REVIEW: “Hair” is in tangles
Without the scandalousness of sex, drugs, rock-and-roll, and nudity to hide behind, Repertory Philippines’ production of “Hair” is a tangled haze of maybe familiar tunes resting on a narrative as tangible as a wisp of ganja smoke.
It’s 2017, and performers taking drugs, gyrating against each other, or even shucking all their clothing is hardly surprising anymore. So, what happens when a musical’s shock value (and biggest draw) becomes a matter of course with the current time? You’re left clamoring for something else, like a compelling story, maybe some resonance or perhaps, nostalgia. If not those, how about just plain good fun?
Directed by Chris Millado, the current staging of the infamous tribal love-rock musical (book and lyrics by Gerome Ragni and James Rado) at Greenbelt’s OnStage Theater is at its most hallucinogenic and least coherent, focusing on too-American themes that do not only feel dated, but immaterial to its Filipino audience.
It’s the 60s, and a tribe of young hippies are against conformity and conscription. They believe in peace, love, and existing in a state of perpetual inebriation. What little plot there is centers on Claude (Markki Stroem), torn between living the freedom offered by the tribe, or enlisting in the America-Vietnam War.

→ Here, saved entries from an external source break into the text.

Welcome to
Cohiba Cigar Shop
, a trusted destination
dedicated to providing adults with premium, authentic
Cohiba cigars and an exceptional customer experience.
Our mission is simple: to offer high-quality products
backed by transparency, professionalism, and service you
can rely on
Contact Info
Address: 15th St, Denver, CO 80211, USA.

It’s a strong cast of 23 performers (with a revolving door of celebrity guests at every performance), led by an alluring Caisa Borromeo as Shiela and an impressively erratic George Schulze as Berger. Also worth a mention are Cara Barredo as an adorably lovelorn Crissy and Jay Barrameda as gender-bending Margaret Mead.
All of them perform with infectious energy that sustains one’s attention whether or not you understand what’s going on, what they’re singing about (the theater’s sound system muddles the lyrics for most of the songs), or indeed, what they’re saying.
The show is at its most entertaining during big ensemble numbers (Ejay Yatco is musical director and PJ Rebullida is choreographer) when the young folks of the tribe are blissed-out in incoherent happiness. When it dips into drama and conflict, however, it’s lack of plot becomes too jarring as in the case of the second act. It was very hard to tell when reality would end and the hallucinations would begin in this production. The whole thing felt like a fever dream from start to finish.
The set (design by Joey Mendoza) is a bare stage, with bead curtains and projections (by GA Fallarme) serving as the entire show’s sole backdrop. John Batalla’s club lighting sets the rock music mood, but it’s James Reyes’s costumes that gives the production its authentic Flower Power vibe.
Despite the show’s themes of protest and counterculture, Millado’s version doesn’t offer particular political resonance. Even the racial integration (subject of multiple songs) falls flat with an all-Filipino cast. It’s largely a parade of very dated and very American imagery that easily go over people’s heads.
That a musical about young, free-spirited drug users is being staged in 2017 Manila is mere happenstance. What was deliberate, was the fact that the company and this musical are celebrating their 50th anniversaries. This “Hair” is more of a period piece than an emblem of youth in revolt.
“Hair” no longer bears the sharp edge that made it so groundbreaking 50 years ago. Staged today, this production feels more like being the only one sober in a room full of inebriated people– it’s entertaining to watch, but you don’t mind going home.